Nvidia, which has been a leader in the stock market rally over the past 2 years, and a key bellwether in the artificial intelligence space, posted a 78% increase in year-over-year revenue this week. The company also raised its expectations for the current quarter, providing a forecast of $43 billion compared to the analyst consensus estimate of $41.8 billion.  You would expect that the market would respond favorably to such impressive results, and indeed the stock did rise on Wednesday, the day of the earnings release. However, Nvidia led the stock market decline on Thursday, falling more than 8%. Some of the sell-off could be related to profit taking, but some analysts point to the potential risks for tariffs and export restrictions on AI chips as a reason for the selloff.


Consumer Confidence


The February consumer confidence survey dropped to the lowest level in 3 years.
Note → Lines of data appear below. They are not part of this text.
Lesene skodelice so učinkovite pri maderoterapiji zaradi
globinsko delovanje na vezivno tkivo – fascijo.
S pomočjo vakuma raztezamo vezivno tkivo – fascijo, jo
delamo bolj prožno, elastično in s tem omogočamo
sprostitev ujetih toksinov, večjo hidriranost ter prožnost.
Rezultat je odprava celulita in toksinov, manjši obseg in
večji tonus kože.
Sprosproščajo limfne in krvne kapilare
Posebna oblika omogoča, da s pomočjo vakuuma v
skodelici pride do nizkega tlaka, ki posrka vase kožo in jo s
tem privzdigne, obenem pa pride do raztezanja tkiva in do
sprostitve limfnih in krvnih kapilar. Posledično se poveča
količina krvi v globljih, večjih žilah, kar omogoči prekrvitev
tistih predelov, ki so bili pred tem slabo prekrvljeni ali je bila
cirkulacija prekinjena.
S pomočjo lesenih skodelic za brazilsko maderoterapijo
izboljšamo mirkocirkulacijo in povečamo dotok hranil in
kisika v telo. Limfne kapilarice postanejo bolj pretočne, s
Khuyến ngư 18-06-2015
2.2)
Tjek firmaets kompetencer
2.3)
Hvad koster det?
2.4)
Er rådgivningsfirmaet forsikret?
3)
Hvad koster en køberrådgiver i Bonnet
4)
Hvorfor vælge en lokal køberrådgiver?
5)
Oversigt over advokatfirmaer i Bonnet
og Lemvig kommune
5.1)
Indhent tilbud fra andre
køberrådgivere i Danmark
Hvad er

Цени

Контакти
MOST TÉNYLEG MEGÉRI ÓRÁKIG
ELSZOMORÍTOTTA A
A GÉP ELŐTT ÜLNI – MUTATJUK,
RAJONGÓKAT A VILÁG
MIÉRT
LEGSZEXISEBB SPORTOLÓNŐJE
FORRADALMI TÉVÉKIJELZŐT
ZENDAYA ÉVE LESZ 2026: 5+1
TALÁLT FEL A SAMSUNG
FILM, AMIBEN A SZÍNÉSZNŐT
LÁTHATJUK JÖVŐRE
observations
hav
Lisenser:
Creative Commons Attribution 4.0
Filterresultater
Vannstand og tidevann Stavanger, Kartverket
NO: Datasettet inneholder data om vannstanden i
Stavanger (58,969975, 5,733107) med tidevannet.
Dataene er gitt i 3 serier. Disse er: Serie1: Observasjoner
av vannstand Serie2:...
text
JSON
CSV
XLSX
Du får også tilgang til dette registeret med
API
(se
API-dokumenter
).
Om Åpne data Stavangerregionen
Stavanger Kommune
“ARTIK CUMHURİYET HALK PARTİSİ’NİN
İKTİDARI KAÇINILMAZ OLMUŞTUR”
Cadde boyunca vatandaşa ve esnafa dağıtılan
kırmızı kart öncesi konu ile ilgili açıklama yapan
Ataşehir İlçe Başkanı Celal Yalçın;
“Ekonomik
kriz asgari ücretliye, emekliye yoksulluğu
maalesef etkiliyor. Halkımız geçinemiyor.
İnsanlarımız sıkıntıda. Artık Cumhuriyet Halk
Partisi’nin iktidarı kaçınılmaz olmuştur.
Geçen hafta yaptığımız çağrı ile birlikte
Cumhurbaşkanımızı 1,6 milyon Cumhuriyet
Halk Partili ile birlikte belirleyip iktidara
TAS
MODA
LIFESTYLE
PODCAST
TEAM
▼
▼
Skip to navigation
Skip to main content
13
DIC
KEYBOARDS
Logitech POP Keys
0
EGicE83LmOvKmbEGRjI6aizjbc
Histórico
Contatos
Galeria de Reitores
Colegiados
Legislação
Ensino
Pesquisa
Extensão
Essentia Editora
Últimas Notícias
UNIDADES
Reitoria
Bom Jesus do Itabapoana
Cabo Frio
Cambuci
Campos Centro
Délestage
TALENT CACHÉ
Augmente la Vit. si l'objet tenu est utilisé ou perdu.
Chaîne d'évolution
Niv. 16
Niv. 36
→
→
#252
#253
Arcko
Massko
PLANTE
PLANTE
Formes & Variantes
Moreover, the consumer “expectations” component of the survey, which asks consumers about their outlook for the future, dropped to the lowest level since 2013. Some analysts consider consumer confidence a predictor of future consumer behavior, though the connection is weak.


Jobs


The jobs survey showed an increase in “jobs not so plentiful”, which rose to 50.3.  While this represents the worst reading in more than 3 years, it is also better than the average response over the past 10 years, reflecting a normalization of the labor market, rather than a troubling sign that the labor market could be in trouble.


Conclusion


So, what do we make of this week’s news?  It has been a tough week in the market. We expect the market to continue to be volatile in the short term, but over the remainder of the year, we continue to see a strong economy and corporate earnings that should drive stock prices higher. While there is a lot of noise, the fundamentals of the economy remain strong.